* **Source passage**
-- START --

Now in its 16th year, this three-day long event typically gets underway on Friday night in June with a combination block party / gallery walk. But then – come Saturday morning – Main Street in Brattleboro is lined with thousands of bovine fans.

Photo by Jim Hill

They’ve staked out primo viewing spots and set up camp chairs hours ahead of time. Just so these folks can then have a front row seat as this year’s crop of calves (which all come from local farms & 4-H clubs) are paraded through the streets.

Photo by Jim Hill

Viewed from curbside, Strolling of the Heifers is kind of this weird melding of a sincere small town celebration and Pasadena’s Doo Dah Parade. Meaning that – for every entry that actually acknowledged this year’s theme (i.e. “Dance to the Moosic”) — …

Photo by Jim Hill

… there was something completely random, like this parade’s synchronized shopping cart unit.

Photo by Jim Hill

And for every piece of authentic Americana (EX: That collection of antique John Deere tractors that came chugging through the city) …

Photo by Jim Hill

… there was something silly. Like – say – a woman dressed as a Holstein pushing a baby stroller through the streets. And riding in that stroller was a pig dressed in a tutu.

Photo by Jim Hill

And given that this event was being staged in the Green Mountain State & all … Well, does it really surprise you to learn that — among the groups that marched in this year’s Strolling of the Heifers – was a group of eco-friendly folks who, with their  chants of “We’re Number One !,” tried to persuade people along the parade route not to flush the toilet after they pee. Because – as it turns out – urine can be turned into fertilizer.

-- END --

* **What this task involves**
List every entry or group that the Strolling of the Heifers passage above describes as moving along the parade route.

* **Information provided**
-- START --

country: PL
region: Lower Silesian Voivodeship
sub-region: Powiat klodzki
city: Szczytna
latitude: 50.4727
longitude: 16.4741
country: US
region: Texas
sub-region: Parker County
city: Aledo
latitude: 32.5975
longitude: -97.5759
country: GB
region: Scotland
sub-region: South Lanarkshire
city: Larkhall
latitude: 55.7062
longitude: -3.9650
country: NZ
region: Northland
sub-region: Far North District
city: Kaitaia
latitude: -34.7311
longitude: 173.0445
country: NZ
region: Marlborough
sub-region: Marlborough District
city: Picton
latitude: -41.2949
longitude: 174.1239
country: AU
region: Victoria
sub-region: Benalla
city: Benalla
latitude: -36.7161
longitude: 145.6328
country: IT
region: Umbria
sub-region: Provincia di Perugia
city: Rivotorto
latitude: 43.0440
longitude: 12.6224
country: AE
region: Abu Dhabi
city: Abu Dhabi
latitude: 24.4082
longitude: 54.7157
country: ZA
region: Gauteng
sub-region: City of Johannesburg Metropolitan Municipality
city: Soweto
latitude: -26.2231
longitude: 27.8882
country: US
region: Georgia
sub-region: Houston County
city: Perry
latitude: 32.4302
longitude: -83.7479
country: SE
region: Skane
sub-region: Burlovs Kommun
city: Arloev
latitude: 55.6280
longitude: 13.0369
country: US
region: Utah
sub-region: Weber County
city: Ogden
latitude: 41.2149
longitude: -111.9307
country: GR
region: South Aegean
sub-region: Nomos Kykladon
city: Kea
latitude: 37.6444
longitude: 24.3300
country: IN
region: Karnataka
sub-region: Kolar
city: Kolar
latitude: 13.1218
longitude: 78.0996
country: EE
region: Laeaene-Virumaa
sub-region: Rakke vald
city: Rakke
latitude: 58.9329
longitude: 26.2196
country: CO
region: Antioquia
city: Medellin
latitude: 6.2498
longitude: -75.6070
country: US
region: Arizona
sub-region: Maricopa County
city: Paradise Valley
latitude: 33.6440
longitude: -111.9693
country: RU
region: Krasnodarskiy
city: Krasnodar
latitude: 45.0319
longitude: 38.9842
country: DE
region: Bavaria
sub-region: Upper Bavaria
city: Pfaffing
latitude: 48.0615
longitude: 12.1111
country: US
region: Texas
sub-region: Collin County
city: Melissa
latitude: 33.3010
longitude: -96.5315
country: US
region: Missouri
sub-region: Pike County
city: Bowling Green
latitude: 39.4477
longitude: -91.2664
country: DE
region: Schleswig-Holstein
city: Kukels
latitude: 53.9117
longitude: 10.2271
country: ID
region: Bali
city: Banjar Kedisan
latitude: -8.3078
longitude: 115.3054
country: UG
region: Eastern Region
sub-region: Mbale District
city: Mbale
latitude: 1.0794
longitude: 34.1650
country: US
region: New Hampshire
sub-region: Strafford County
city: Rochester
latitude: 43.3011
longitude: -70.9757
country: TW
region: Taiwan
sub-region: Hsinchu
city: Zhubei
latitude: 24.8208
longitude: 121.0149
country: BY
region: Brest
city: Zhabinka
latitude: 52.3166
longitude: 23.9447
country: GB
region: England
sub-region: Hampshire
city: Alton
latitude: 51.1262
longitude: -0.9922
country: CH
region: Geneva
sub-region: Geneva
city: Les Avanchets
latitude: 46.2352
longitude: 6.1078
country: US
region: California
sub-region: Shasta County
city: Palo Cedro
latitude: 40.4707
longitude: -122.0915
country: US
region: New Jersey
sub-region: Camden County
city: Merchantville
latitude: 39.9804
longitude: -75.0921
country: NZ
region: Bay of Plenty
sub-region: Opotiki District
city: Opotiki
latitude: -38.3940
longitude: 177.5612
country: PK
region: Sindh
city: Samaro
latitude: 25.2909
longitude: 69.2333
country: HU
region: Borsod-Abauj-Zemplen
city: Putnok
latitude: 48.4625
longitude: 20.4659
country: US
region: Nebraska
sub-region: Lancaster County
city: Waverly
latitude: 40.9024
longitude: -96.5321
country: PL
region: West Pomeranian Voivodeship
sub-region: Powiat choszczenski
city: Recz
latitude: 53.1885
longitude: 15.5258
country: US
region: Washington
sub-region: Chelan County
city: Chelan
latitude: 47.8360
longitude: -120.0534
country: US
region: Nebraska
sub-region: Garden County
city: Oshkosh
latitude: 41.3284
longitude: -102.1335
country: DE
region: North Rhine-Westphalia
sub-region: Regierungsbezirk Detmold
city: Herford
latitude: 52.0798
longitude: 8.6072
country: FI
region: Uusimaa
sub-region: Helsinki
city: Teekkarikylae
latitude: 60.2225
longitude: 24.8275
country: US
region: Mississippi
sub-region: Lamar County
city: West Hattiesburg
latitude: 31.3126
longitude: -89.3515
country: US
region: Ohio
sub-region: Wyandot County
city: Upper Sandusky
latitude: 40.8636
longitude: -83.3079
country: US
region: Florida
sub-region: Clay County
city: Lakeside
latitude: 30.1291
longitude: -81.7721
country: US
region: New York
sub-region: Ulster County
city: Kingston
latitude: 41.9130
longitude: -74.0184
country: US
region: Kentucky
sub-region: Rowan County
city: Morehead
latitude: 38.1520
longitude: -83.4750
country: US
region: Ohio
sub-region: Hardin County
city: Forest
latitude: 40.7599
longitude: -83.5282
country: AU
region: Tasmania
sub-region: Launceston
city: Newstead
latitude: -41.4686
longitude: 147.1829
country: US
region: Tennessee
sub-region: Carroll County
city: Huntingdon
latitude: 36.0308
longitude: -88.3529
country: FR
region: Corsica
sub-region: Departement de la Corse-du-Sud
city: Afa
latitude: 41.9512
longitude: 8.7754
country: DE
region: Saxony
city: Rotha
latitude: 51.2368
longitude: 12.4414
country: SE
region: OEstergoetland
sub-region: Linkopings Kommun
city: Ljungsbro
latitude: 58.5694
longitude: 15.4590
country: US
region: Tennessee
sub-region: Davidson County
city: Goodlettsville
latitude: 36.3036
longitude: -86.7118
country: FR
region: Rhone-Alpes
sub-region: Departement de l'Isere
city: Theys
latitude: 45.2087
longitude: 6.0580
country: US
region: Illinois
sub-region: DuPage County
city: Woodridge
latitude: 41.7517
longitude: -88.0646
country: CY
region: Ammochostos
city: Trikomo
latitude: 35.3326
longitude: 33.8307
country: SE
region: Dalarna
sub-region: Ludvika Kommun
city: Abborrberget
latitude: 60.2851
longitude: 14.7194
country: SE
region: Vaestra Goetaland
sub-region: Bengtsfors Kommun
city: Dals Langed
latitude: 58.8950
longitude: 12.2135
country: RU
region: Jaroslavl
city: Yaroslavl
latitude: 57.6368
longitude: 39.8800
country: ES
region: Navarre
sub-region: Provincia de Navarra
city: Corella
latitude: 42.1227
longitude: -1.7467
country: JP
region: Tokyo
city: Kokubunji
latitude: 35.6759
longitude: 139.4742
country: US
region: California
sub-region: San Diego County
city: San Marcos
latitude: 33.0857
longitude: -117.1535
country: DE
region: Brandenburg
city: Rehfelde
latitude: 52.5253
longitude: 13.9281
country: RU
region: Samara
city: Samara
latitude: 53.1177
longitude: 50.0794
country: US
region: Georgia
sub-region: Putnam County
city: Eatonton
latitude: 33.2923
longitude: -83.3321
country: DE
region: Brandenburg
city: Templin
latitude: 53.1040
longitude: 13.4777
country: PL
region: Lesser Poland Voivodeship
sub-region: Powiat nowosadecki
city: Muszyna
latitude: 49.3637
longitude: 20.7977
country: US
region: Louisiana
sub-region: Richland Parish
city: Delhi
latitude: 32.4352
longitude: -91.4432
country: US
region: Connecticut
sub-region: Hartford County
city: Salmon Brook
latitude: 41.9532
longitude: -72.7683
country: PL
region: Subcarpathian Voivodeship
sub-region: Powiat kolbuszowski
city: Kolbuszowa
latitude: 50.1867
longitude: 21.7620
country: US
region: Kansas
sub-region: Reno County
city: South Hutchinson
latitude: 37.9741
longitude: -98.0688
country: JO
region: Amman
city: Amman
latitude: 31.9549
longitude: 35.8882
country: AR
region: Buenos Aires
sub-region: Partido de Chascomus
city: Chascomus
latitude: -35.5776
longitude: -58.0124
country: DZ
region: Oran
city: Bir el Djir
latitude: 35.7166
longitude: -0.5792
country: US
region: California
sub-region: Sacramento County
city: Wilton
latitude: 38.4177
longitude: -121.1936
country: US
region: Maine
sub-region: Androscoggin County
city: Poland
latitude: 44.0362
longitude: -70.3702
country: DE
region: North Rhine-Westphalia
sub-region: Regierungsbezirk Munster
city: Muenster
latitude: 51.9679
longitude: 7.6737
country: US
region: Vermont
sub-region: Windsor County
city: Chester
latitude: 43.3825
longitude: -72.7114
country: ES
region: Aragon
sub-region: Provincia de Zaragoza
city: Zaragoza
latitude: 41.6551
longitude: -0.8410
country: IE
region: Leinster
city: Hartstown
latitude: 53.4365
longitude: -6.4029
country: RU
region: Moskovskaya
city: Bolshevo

-- END --

* **Full response**
- This year's crop of calves from local farms and 4-H clubs
- A synchronized shopping cart unit
- A collection of antique John Deere tractors
- A woman dressed as a Holstein pushing a baby stroller carrying a pig dressed in a tutu
- A group of eco-friendly marchers chanting "We're Number One!" and urging people not to flush the toilet after they pee